→ **Try it**
From the first line to the last, reproduce the records exactly.

→ **Raw data**
········
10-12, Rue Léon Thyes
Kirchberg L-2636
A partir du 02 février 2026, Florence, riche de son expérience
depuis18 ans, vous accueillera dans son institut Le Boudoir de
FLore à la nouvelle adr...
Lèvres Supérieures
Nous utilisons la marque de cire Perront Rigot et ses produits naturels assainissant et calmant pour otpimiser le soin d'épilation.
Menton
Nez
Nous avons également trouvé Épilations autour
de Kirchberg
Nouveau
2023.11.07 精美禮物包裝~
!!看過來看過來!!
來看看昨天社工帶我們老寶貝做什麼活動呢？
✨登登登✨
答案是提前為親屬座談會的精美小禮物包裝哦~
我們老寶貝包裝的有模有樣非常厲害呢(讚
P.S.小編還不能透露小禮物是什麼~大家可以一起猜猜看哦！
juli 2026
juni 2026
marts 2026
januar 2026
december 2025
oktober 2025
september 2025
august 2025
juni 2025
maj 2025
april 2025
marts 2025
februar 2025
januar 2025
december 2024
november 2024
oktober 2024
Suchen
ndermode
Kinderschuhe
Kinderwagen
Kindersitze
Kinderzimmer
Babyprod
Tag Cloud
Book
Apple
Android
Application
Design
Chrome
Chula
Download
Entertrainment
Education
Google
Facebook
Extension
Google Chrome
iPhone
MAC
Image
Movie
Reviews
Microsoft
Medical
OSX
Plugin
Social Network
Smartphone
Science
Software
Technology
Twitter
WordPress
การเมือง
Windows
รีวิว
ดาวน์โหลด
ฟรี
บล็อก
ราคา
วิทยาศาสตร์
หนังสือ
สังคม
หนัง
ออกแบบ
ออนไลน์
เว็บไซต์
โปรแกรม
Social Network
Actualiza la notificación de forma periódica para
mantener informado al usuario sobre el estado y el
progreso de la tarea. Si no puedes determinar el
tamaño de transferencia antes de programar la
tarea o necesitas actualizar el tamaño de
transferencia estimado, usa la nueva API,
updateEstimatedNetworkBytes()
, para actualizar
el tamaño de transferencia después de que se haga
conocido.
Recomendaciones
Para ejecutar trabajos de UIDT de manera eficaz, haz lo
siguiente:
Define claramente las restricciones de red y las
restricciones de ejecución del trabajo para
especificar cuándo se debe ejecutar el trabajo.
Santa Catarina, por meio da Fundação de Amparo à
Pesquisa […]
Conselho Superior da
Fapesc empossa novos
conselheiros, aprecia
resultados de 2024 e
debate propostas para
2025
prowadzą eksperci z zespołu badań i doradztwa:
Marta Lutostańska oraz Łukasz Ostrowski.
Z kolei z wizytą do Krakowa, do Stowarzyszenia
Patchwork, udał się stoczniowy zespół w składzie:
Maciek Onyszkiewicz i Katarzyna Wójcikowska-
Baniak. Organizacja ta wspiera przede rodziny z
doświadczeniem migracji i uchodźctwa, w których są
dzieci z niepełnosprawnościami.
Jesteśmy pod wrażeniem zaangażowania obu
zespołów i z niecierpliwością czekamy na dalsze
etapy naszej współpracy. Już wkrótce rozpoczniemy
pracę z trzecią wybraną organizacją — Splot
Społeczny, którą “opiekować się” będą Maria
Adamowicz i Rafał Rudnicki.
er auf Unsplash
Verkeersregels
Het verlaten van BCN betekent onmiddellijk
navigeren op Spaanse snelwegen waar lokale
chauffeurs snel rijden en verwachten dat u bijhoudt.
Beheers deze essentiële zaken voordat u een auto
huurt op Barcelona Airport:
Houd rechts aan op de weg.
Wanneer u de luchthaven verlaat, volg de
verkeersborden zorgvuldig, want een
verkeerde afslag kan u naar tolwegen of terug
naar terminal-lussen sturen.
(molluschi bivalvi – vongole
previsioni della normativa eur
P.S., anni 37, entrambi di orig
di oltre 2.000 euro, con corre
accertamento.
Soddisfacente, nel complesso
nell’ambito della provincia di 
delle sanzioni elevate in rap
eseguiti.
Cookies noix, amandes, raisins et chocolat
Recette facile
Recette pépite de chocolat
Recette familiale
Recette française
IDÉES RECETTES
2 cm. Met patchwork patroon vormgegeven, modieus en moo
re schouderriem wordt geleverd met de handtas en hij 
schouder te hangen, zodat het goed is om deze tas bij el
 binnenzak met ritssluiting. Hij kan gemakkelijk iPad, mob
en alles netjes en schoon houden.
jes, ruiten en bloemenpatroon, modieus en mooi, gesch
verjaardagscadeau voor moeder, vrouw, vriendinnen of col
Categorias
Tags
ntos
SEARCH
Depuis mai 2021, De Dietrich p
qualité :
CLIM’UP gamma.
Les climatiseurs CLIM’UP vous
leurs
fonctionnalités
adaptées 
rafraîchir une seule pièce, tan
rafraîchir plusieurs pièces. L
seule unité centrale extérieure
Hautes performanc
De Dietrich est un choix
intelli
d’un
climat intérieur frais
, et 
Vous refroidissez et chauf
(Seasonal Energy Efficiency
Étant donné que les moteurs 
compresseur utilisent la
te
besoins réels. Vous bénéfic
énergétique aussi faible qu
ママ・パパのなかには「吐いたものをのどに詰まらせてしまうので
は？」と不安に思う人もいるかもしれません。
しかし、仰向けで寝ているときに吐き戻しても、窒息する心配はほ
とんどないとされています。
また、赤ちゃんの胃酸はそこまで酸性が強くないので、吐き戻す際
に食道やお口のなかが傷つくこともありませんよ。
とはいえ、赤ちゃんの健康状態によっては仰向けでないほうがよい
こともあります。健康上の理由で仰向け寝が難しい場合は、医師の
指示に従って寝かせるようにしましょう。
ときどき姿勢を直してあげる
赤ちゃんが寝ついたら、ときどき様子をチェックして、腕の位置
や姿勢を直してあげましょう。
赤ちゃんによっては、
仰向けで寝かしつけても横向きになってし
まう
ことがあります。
········
→ **Answer to this problem**
10-12, Rue Léon Thyes
Kirchberg L-2636
A partir du 02 février 2026, Florence, riche de son expérience
depuis18 ans, vous accueillera dans son institut Le Boudoir de
FLore à la nouvelle adr...
Lèvres Supérieures
Nous utilisons la marque de cire Perront Rigot et ses produits naturels assainissant et calmant pour otpimiser le soin d'épilation.
Menton
Nez
Nous avons également trouvé Épilations autour
de Kirchberg
Nouveau
2023.11.07 精美禮物包裝~
!!看過來看過來!!
來看看昨天社工帶我們老寶貝做什麼活動呢？
✨登登登✨
答案是提前為親屬座談會的精美小禮物包裝哦~
我們老寶貝包裝的有模有樣非常厲害呢(讚
P.S.小編還不能透露小禮物是什麼~大家可以一起猜猜看哦！
juli 2026
juni 2026
marts 2026
januar 2026
december 2025
oktober 2025
september 2025
august 2025
juni 2025
maj 2025
april 2025
marts 2025
februar 2025
januar 2025
december 2024
november 2024
oktober 2024
Suchen
ndermode
Kinderschuhe
Kinderwagen
Kindersitze
Kinderzimmer
Babyprod
Tag Cloud
Book
Apple
Android
Application
Design
Chrome
Chula
Download
Entertrainment
Education
Google
Facebook
Extension
Google Chrome
iPhone
MAC
Image
Movie
Reviews
Microsoft
Medical
OSX
Plugin
Social Network
Smartphone
Science
Software
Technology
Twitter
WordPress
การเมือง
Windows
รีวิว
ดาวน์โหลด
ฟรี
บล็อก
ราคา
วิทยาศาสตร์
หนังสือ
สังคม
หนัง
ออกแบบ
ออนไลน์
เว็บไซต์
โปรแกรม
Social Network
Actualiza la notificación de forma periódica para
mantener informado al usuario sobre el estado y el
progreso de la tarea. Si no puedes determinar el
tamaño de transferencia antes de programar la
tarea o necesitas actualizar el tamaño de
transferencia estimado, usa la nueva API,
updateEstimatedNetworkBytes()
, para actualizar
el tamaño de transferencia después de que se haga
conocido.
Recomendaciones
Para ejecutar trabajos de UIDT de manera eficaz, haz lo
siguiente:
Define claramente las restricciones de red y las
restricciones de ejecución del trabajo para
especificar cuándo se debe ejecutar el trabajo.
Santa Catarina, por meio da Fundação de Amparo à
Pesquisa […]
Conselho Superior da
Fapesc empossa novos
conselheiros, aprecia
resultados de 2024 e
debate propostas para
2025
prowadzą eksperci z zespołu badań i doradztwa:
Marta Lutostańska oraz Łukasz Ostrowski.
Z kolei z wizytą do Krakowa, do Stowarzyszenia
Patchwork, udał się stoczniowy zespół w składzie:
Maciek Onyszkiewicz i Katarzyna Wójcikowska-
Baniak. Organizacja ta wspiera przede rodziny z
doświadczeniem migracji i uchodźctwa, w których są
dzieci z niepełnosprawnościami.
Jesteśmy pod wrażeniem zaangażowania obu
zespołów i z niecierpliwością czekamy na dalsze
etapy naszej współpracy. Już wkrótce rozpoczniemy
pracę z trzecią wybraną organizacją — Splot
Społeczny, którą “opiekować się” będą Maria
Adamowicz i Rafał Rudnicki.
er auf Unsplash
Verkeersregels
Het verlaten van BCN betekent onmiddellijk
navigeren op Spaanse snelwegen waar lokale
chauffeurs snel rijden en verwachten dat u bijhoudt.
Beheers deze essentiële zaken voordat u een auto
huurt op Barcelona Airport:
Houd rechts aan op de weg.
Wanneer u de luchthaven verlaat, volg de
verkeersborden zorgvuldig, want een
verkeerde afslag kan u naar tolwegen of terug
naar terminal-lussen sturen.
(molluschi bivalvi – vongole
previsioni della normativa eur
P.S., anni 37, entrambi di orig
di oltre 2.000 euro, con corre
accertamento.
Soddisfacente, nel complesso
nell’ambito della provincia di 
delle sanzioni elevate in rap
eseguiti.
Cookies noix, amandes, raisins et chocolat
Recette facile
Recette pépite de chocolat
Recette familiale
Recette française
IDÉES RECETTES
2 cm. Met patchwork patroon vormgegeven, modieus en moo
re schouderriem wordt geleverd met de handtas en hij 
schouder te hangen, zodat het goed is om deze tas bij el
 binnenzak met ritssluiting. Hij kan gemakkelijk iPad, mob
en alles netjes en schoon houden.
jes, ruiten en bloemenpatroon, modieus en mooi, gesch
verjaardagscadeau voor moeder, vrouw, vriendinnen of col
Categorias
Tags
ntos
SEARCH
Depuis mai 2021, De Dietrich p
qualité :
CLIM’UP gamma.
Les climatiseurs CLIM’UP vous
leurs
fonctionnalités
adaptées 
rafraîchir une seule pièce, tan
rafraîchir plusieurs pièces. L
seule unité centrale extérieure
Hautes performanc
De Dietrich est un choix
intelli
d’un
climat intérieur frais
, et 
Vous refroidissez et chauf
(Seasonal Energy Efficiency
Étant donné que les moteurs 
compresseur utilisent la
te
besoins réels. Vous bénéfic
énergétique aussi faible qu
ママ・パパのなかには「吐いたものをのどに詰まらせてしまうので
は？」と不安に思う人もいるかもしれません。
しかし、仰向けで寝ているときに吐き戻しても、窒息する心配はほ
とんどないとされています。
また、赤ちゃんの胃酸はそこまで酸性が強くないので、吐き戻す際
に食道やお口のなかが傷つくこともありませんよ。
とはいえ、赤ちゃんの健康状態によっては仰向けでないほうがよい
こともあります。健康上の理由で仰向け寝が難しい場合は、医師の
指示に従って寝かせるようにしましょう。
ときどき姿勢を直してあげる
赤ちゃんが寝ついたら、ときどき様子をチェックして、腕の位置
や姿勢を直してあげましょう。
赤ちゃんによっては、
仰向けで寝かしつけても横向きになってし
まう
ことがあります。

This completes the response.